Wichtiger, oder jedenfalls muss gleichzeitig die „nächste Generation“ der Photovoltaik, wie die in Brandenburg an der Havel produzierten Perowskit-Silizium-Tandemzellen, besonders unterstützt werden. Diese Zellen verbinden einen höheren Wirkungsgrad mit einer effizienteren Ressourcennutzung im Vergleich zu billigen Importprodukten und bieten damit Wettbewerbsvorteile auf einem fairen Weltmarkt.
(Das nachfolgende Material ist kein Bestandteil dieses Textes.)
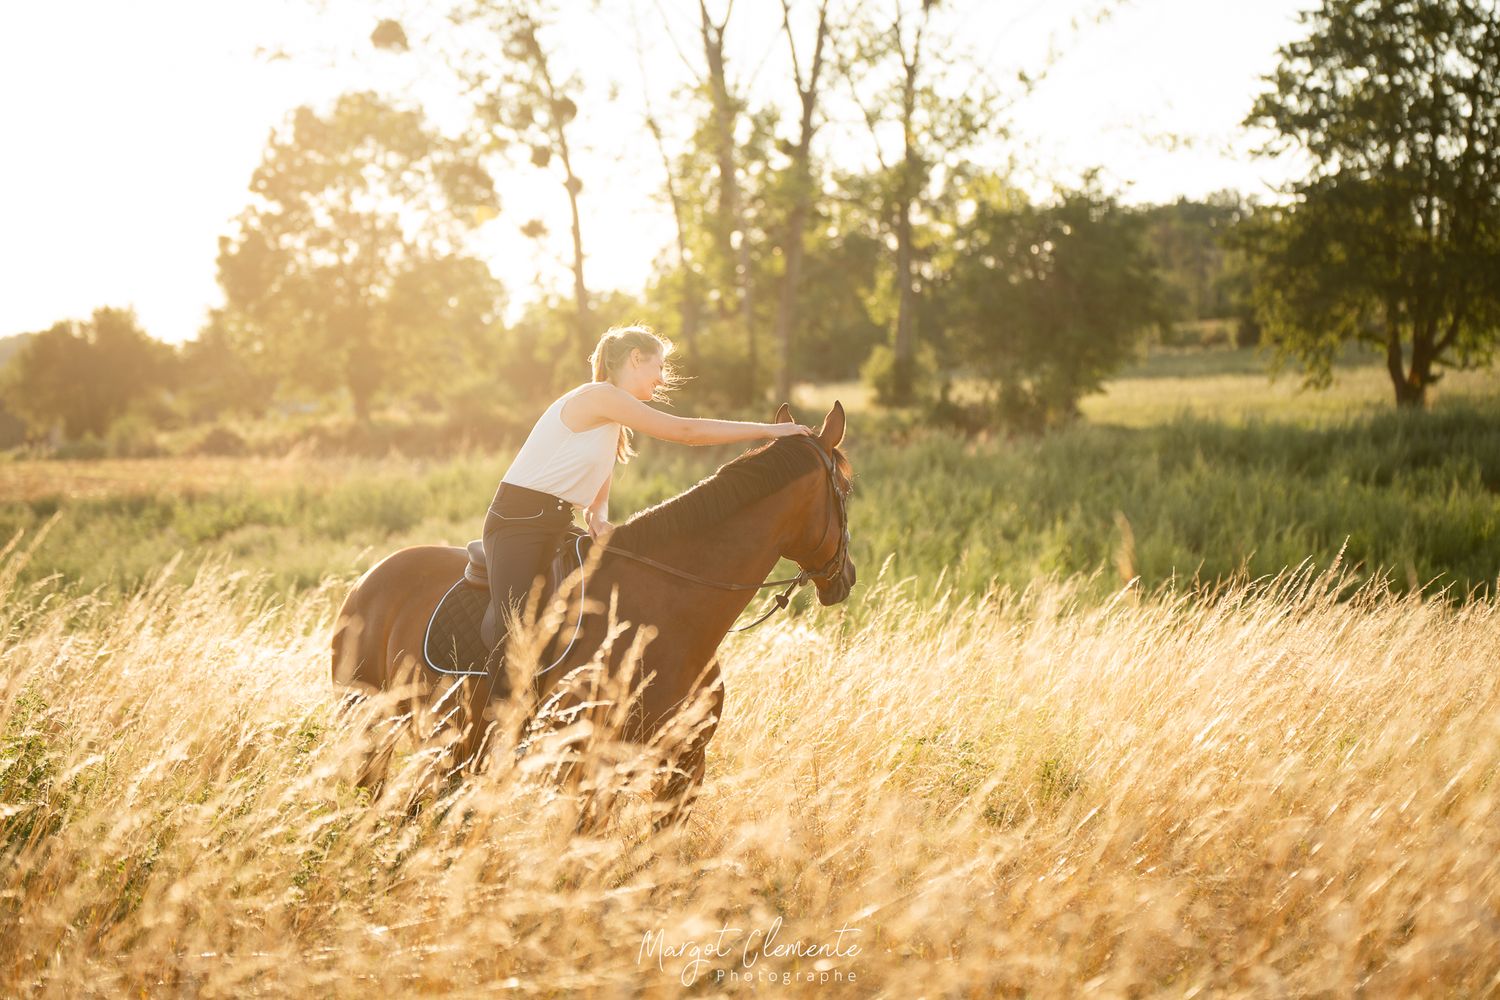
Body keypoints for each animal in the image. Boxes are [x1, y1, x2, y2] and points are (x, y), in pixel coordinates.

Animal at [330, 401, 855, 824]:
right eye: (847, 490)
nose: (845, 577)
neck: (669, 614)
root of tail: (366, 581)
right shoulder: (589, 769)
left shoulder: (685, 766)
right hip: (371, 729)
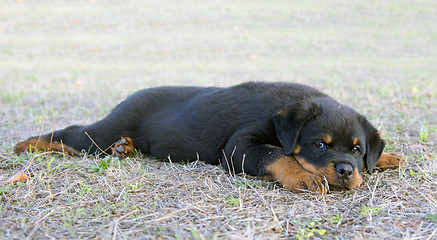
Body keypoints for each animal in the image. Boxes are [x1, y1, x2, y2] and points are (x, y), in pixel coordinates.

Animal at [13, 82, 402, 193]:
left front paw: (383, 157)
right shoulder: (239, 146)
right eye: (319, 144)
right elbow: (276, 154)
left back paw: (125, 149)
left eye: (357, 150)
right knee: (72, 135)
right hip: (99, 135)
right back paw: (25, 145)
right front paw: (303, 176)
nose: (346, 171)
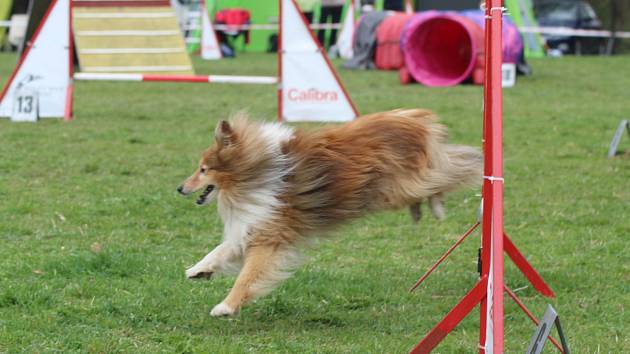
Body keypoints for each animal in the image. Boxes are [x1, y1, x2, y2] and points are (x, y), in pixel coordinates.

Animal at [178, 109, 484, 316]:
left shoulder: (271, 235)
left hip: (401, 186)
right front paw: (198, 270)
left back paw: (442, 202)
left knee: (454, 169)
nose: (180, 188)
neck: (255, 171)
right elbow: (222, 250)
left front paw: (225, 307)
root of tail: (413, 118)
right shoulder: (254, 225)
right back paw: (422, 210)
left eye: (203, 169)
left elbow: (247, 276)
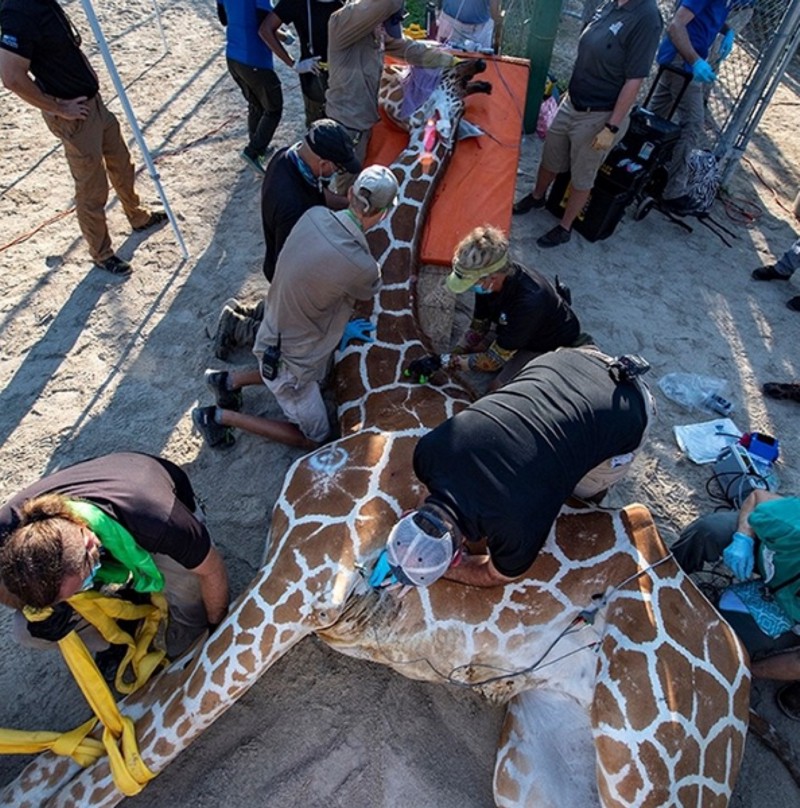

Eine nachhaltige und dauerhaft wettbewerbsfähige Solarindustrie in Deutschland erfordert eine klare Ausrichtung auf Zukunftstechnologien. Deshalb sollten die laufenden Verhandlungen zum Solarpaket I genutzt werden, um wirksame Qualitätskriterien in das Ausschreibungsdesign für Solaranlagen zu integrieren und damit der Perowskit-Silizium-Tandemzelle den notwendigen Schub zu Beginn ihrer Skalierung zu geben.

David Ward ist CEO von Oxford PV. Das Unternehmen wurde 2010 als Spin-off der Universität Oxford gegründet und arbeitet an der Entwicklung und Kommerzialisierung der Perowskit-auf-Silizium-Tandemtechnologie in Oxford sowie in der Nähe von Berlin.